▶ **Provided text**
Small Mysteries, Large Voices, Small Mention
Behold — I shew you a mystery.
We have several hummingbird feeders in our yards, some of them mounted on metal shepherd’s hooks. We’ve learned that the only hummingbird feeders worth having are the ones with a water dam in the top, a sort of cup that holds water and keeps ants from getting onto the feeder. I have to keep careful watch on the feeders, replenishing the water in the dams because it not only evaporates, but also because some of the smaller songbird will drink the water in the tops of the feeders.
The other day I must have missed checking on one of the feeders, because when I came to it later in the evening, it was being swarmed with ants. I brushed away as many as I could, then sluiced off the rest of them with the watering can, and filled the dam. The next morning, there was no sign of ants.

Stored entries
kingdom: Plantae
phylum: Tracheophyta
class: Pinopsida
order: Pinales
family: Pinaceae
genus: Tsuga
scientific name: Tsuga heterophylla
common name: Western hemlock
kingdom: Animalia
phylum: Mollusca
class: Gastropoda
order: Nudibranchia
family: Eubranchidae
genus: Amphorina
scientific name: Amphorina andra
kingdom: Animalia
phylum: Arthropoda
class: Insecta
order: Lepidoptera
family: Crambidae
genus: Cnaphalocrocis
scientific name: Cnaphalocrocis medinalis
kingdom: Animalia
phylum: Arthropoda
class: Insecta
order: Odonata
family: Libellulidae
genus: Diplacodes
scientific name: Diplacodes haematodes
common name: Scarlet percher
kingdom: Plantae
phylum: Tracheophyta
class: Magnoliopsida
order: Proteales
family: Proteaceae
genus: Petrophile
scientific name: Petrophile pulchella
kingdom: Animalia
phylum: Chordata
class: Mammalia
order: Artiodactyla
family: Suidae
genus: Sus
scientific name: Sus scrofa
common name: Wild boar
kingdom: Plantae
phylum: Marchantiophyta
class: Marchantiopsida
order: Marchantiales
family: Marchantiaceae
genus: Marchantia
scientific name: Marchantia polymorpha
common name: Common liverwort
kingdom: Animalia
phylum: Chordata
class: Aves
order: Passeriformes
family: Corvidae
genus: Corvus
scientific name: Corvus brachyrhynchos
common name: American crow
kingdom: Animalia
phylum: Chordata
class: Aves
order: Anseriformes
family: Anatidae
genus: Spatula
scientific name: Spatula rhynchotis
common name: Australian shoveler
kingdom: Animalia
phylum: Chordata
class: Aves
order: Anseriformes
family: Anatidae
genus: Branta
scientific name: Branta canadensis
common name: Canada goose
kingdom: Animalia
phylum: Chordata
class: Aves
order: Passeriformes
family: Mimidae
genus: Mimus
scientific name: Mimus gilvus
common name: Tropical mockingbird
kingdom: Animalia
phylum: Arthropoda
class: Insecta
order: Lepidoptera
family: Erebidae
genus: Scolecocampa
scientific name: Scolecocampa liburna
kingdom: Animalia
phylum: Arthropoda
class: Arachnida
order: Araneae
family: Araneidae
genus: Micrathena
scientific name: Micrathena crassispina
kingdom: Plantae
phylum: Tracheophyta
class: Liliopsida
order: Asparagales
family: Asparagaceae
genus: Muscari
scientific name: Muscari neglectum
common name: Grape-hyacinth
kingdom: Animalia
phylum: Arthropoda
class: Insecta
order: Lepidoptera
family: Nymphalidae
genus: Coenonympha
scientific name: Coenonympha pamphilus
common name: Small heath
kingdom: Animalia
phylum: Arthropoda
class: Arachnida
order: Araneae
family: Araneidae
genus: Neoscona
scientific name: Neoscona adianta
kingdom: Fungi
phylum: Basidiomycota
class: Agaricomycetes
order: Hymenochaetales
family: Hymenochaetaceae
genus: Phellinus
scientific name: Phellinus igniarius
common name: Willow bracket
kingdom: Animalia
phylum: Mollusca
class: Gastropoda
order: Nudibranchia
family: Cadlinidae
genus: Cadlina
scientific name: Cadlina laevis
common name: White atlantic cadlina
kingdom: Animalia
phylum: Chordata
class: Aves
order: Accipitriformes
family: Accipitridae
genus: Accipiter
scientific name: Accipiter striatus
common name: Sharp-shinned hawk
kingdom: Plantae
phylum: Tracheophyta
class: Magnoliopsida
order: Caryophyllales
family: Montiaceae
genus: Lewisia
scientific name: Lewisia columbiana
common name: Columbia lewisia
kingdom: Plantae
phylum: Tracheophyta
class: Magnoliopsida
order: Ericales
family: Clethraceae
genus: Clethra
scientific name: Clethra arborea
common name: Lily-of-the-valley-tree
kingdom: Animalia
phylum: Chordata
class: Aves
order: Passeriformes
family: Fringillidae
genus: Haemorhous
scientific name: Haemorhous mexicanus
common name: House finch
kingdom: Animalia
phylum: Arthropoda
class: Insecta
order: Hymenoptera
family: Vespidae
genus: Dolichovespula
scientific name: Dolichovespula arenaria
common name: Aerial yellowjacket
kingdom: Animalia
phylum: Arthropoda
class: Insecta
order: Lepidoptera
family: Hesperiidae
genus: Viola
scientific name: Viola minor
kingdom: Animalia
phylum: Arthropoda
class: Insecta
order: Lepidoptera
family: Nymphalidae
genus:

▶ **Set problem**
Answer these from the hummingbird feeder text:
(a) What are some of the feeders mounted on?
(b) What feature do the only feeders worth having include in the top?
(c) What was used to sluice off the remaining ants?

▶ **Answer to the problem**
(a) Metal shepherd's hooks.
(b) A water dam, a sort of cup that holds water and keeps ants from getting onto the feeder.
(c) The watering can.